▼
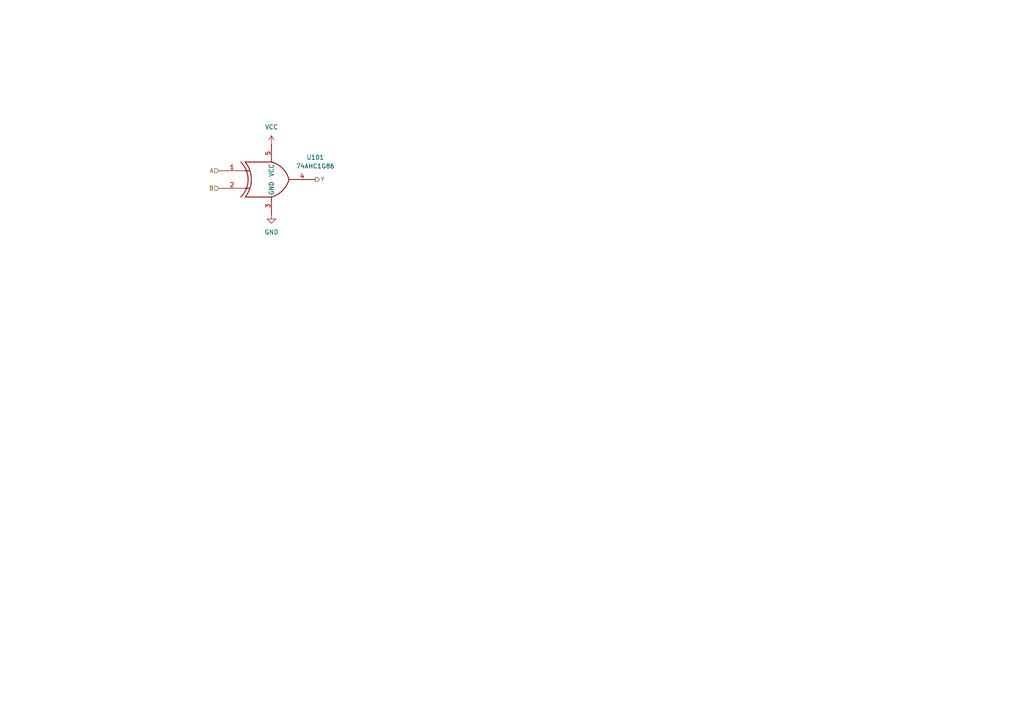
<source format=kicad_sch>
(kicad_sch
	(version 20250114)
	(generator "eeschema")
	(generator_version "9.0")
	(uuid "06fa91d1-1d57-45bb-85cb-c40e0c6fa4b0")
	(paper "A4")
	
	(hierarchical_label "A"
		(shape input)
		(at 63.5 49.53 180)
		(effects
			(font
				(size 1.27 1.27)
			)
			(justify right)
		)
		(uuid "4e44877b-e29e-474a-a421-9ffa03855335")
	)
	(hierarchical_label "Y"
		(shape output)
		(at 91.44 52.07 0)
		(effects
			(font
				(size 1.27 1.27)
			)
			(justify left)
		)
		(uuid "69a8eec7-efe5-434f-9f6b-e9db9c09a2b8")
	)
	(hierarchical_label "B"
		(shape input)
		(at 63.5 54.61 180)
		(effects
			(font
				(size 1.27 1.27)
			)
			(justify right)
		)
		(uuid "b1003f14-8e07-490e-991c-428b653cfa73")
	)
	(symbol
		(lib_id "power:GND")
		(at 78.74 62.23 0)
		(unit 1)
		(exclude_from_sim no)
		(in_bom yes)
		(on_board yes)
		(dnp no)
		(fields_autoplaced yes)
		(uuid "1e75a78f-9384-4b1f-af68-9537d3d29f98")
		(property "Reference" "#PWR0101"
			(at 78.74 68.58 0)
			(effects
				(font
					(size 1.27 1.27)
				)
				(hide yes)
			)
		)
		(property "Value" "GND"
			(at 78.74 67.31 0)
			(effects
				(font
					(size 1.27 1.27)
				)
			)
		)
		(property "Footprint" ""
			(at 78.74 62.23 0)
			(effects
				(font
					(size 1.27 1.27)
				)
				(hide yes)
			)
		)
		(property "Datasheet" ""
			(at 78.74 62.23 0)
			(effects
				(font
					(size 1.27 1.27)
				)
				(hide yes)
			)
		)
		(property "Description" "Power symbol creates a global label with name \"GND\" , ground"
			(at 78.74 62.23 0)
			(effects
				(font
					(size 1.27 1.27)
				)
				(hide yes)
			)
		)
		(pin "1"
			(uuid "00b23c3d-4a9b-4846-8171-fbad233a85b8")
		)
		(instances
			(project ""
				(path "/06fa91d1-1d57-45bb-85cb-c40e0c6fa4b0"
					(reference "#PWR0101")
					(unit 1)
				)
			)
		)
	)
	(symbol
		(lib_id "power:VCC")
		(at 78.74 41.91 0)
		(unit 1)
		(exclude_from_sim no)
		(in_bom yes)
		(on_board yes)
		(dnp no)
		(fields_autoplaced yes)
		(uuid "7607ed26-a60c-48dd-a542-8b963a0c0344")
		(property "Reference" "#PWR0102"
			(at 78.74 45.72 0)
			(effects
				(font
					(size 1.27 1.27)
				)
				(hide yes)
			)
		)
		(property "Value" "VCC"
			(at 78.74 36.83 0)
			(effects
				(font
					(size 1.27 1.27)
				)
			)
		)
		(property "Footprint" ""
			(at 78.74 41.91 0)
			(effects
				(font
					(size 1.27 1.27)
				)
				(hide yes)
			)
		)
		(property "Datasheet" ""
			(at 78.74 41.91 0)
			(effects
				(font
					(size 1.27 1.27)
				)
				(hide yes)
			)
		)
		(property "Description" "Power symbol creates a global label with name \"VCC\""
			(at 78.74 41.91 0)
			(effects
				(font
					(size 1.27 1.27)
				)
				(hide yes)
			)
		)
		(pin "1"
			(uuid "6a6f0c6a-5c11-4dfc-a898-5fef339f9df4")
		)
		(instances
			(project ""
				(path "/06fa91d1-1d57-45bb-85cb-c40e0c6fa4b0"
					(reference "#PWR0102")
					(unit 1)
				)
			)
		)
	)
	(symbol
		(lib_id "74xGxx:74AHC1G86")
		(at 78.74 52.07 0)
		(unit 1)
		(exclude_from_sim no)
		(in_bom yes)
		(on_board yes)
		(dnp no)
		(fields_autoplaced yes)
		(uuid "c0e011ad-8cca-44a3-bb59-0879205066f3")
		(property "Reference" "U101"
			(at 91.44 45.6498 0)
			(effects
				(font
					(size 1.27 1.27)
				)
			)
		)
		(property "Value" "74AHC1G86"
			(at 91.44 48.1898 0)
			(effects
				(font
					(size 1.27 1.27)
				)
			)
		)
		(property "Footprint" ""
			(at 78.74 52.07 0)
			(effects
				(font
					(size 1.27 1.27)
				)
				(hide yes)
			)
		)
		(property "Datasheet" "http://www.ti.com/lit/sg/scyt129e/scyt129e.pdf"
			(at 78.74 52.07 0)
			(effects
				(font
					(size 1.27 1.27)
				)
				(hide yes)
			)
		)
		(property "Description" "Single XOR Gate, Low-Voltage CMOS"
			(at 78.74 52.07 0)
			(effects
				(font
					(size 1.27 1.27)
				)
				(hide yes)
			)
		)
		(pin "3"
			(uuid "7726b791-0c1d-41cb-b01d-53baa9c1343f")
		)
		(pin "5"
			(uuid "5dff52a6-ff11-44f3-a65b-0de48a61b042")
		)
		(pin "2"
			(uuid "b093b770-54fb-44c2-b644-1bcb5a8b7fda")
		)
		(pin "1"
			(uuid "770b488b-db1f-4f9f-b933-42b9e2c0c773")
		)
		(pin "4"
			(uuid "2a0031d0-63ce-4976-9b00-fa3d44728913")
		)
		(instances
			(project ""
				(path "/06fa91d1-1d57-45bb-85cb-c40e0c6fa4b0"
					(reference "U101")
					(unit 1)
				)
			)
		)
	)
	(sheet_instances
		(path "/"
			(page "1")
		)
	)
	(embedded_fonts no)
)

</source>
▲
▼
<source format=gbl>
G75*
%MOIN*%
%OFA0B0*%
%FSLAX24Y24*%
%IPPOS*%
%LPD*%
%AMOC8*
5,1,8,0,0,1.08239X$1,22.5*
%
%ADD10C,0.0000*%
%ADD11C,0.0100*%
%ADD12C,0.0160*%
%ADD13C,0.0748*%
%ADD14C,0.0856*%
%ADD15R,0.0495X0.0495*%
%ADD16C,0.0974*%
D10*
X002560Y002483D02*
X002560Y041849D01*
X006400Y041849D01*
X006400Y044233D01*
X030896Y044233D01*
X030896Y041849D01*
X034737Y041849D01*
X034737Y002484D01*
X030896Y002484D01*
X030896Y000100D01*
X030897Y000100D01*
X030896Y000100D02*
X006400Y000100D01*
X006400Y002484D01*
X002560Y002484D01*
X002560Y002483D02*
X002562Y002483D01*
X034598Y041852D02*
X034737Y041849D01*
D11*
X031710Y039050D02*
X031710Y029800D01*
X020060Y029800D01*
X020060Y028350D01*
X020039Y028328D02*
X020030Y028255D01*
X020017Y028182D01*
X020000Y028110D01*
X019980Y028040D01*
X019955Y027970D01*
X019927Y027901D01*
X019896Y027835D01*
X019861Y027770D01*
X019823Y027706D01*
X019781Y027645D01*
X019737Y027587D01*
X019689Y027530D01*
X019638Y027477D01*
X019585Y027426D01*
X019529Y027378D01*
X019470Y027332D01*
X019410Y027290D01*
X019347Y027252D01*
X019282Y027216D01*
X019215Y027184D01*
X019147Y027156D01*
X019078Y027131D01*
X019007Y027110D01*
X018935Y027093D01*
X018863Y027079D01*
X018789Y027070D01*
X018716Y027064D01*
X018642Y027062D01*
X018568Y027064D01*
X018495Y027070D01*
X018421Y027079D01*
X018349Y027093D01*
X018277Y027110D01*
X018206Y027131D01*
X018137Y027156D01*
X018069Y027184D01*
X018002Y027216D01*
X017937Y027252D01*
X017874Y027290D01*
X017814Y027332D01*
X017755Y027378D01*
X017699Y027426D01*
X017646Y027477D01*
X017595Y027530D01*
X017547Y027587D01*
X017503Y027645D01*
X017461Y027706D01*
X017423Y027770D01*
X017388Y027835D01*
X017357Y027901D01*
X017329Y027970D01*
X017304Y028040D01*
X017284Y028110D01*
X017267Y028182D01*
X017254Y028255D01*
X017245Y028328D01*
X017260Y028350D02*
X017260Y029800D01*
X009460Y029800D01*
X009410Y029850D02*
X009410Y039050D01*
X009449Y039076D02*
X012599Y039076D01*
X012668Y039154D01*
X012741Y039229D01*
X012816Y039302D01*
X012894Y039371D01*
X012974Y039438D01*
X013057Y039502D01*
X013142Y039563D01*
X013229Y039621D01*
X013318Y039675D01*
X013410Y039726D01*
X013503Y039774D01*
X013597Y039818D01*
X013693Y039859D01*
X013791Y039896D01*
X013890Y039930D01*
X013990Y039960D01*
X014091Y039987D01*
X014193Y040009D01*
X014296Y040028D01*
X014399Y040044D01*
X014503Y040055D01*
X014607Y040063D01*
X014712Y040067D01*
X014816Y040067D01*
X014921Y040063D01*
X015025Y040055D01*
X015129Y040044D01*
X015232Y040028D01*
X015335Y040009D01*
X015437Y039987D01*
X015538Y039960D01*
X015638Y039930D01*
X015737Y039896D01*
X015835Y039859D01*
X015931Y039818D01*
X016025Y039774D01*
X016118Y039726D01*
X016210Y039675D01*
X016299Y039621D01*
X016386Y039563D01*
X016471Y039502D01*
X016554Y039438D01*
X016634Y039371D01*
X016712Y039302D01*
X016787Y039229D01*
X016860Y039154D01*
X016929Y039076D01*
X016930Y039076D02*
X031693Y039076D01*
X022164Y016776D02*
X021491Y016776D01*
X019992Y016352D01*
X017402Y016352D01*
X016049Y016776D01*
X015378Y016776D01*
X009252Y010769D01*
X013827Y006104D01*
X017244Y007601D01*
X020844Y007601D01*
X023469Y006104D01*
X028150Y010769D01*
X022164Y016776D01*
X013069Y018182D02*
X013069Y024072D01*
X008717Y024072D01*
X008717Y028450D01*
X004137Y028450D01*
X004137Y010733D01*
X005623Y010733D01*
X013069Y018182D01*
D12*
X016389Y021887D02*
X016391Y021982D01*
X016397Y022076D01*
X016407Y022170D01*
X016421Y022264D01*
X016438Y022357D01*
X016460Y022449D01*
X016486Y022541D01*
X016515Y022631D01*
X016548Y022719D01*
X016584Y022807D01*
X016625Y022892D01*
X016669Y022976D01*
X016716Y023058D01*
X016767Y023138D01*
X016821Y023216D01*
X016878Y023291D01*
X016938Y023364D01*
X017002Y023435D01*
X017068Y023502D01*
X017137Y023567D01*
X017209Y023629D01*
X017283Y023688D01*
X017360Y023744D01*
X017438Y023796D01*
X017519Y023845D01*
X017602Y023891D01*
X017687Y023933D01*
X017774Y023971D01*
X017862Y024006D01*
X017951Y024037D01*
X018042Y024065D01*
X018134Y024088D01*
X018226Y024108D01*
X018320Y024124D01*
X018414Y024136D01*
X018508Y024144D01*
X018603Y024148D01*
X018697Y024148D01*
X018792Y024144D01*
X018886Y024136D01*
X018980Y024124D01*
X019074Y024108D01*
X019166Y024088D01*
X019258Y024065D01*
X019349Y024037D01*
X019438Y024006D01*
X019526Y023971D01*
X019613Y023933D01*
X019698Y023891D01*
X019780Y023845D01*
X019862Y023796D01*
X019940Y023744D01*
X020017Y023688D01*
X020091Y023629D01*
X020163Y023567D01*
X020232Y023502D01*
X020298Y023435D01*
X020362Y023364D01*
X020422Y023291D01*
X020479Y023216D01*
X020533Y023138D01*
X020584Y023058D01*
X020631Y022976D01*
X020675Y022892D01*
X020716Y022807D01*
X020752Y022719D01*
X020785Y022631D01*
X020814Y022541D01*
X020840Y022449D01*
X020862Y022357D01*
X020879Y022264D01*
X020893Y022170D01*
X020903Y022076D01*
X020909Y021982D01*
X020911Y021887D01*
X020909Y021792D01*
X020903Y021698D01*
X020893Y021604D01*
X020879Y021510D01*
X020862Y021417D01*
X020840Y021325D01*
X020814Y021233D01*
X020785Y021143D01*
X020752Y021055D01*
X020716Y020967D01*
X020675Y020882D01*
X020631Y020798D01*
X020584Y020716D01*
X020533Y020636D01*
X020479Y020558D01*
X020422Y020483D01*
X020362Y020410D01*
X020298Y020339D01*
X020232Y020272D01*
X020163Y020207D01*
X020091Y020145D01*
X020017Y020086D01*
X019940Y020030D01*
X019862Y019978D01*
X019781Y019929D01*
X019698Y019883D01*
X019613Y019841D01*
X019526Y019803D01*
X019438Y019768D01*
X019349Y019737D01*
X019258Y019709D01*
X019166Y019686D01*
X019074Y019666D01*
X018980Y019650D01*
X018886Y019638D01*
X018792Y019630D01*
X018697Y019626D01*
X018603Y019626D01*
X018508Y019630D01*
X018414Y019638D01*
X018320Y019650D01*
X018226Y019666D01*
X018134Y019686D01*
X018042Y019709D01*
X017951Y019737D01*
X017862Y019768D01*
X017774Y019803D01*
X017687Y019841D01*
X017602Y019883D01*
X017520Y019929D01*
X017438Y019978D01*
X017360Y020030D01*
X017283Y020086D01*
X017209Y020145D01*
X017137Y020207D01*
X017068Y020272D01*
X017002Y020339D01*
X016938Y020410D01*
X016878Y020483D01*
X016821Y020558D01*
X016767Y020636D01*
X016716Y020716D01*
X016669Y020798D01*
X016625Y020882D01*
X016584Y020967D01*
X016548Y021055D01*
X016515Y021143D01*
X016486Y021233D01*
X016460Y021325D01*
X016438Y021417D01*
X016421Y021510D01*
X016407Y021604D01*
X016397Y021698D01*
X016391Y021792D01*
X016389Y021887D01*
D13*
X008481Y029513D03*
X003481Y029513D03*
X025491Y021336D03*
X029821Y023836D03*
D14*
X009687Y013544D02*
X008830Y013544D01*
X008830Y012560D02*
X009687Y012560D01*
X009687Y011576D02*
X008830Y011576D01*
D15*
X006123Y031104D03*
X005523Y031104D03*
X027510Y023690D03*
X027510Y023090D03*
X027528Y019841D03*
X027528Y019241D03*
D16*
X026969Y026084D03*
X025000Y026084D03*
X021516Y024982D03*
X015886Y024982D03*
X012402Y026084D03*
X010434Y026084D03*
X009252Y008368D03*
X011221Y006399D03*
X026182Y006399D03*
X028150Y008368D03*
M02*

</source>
▲
# WHAT IS NEEDED:
Find and copy each line above holding "global".

# REPLY TO THE EXERCISE:
		(property "Description" "Power symbol creates a global label with name \"GND\" , ground"
		(property "Description" "Power symbol creates a global label with name \"VCC\""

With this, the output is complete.